A federal appellate court yesterday rejected the National Labor Relations Board’s “notice posting rule” that would have required nearly 6 million employers to conspicuously display the Board’s employee-rights poster. Last spring, we covered rulings by federal district courts in Washington D.C. andSouth Carolina that blocked the Board’s proposed rule. Last April, the U.S. Court of Appeals for the District of Columbia Circuit put the rule on hold pending an appeal by the National Association of Manufacturers (NAM) and the National Federation of Independent Business (NFIB). In yesterday’s decision, the D.C. Circuit vacated the Board’s notice posting rule, finding that all three of the rule’s enforcement mechanisms were invalid.
The D.C. Circuit pursued a different angle than the litigants, finding that the Board’s notice posting rule violated Section 8(c) of the National Labor Relations Act and impermissibly infringed on employers’ First Amendment rights. The Board had argued, among other things, that the content of the poster constituted the Board’s speech, not the employer’s speech, and that the poster was “non-ideological,” and therefore differed from other cases where the Supreme Court had found compelled speech unlawful.
Writing for a unanimous 3-judge panel, Senior Judge A. Raymond Randolph found that the Board’s decision to make an employer’s failure to post the notice an unfair labor practice violated “the right of employers (and unions) not to speak.” Citing extensive Supreme Court authority, the D.C. Circuit noted that the First Amendment not only prevents the government from prohibiting speech, but also may prevent the government “from compelling individuals to express certain views.” Citing Section 8(c) of the National Labor Relations Act, Judge Randolph noted that this provision similarly protected the Board from charging an employer with an unfair labor practice for refusing to engage in speech.

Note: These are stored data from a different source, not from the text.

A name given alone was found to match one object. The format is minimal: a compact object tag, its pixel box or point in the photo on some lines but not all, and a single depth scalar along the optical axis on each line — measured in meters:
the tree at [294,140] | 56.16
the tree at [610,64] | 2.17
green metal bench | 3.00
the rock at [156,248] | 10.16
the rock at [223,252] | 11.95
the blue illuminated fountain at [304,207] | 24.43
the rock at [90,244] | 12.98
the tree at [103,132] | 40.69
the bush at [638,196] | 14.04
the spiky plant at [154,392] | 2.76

The court also rejected the notice posting rule because it impermissibly allowed the Board to delay (or “equitably toll”) the six-month statute of limitations for filing unfair labor practice charges. The court determined that there was no evidence that Congress intended to allow the Board to amend the Act’s statute of limitations.

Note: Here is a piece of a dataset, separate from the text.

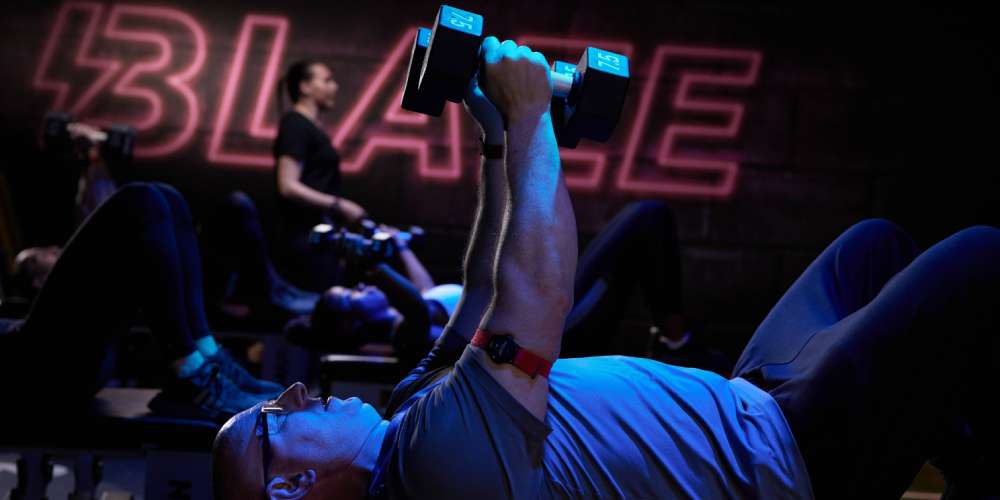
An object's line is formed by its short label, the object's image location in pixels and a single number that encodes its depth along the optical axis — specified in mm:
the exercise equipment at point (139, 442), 1813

Judge Karen LeCraft Henderson, joined by Judge Janice Rogers Brown, wrote separately that she would have found the Board also lacked authority to promulgate the notice posting rule under Section 6 of the National Labor Relations Act, the provision on which the NAM, NFIB, and the Board had focused their briefings to the court.
For now, employers are not required to post the NLRB’s notice. However, another challenge to the NLRB’s notice posting rule remains pending before the United States Court of Appeals for the Fourth Circuit. We will continue to report on any future developments in this area.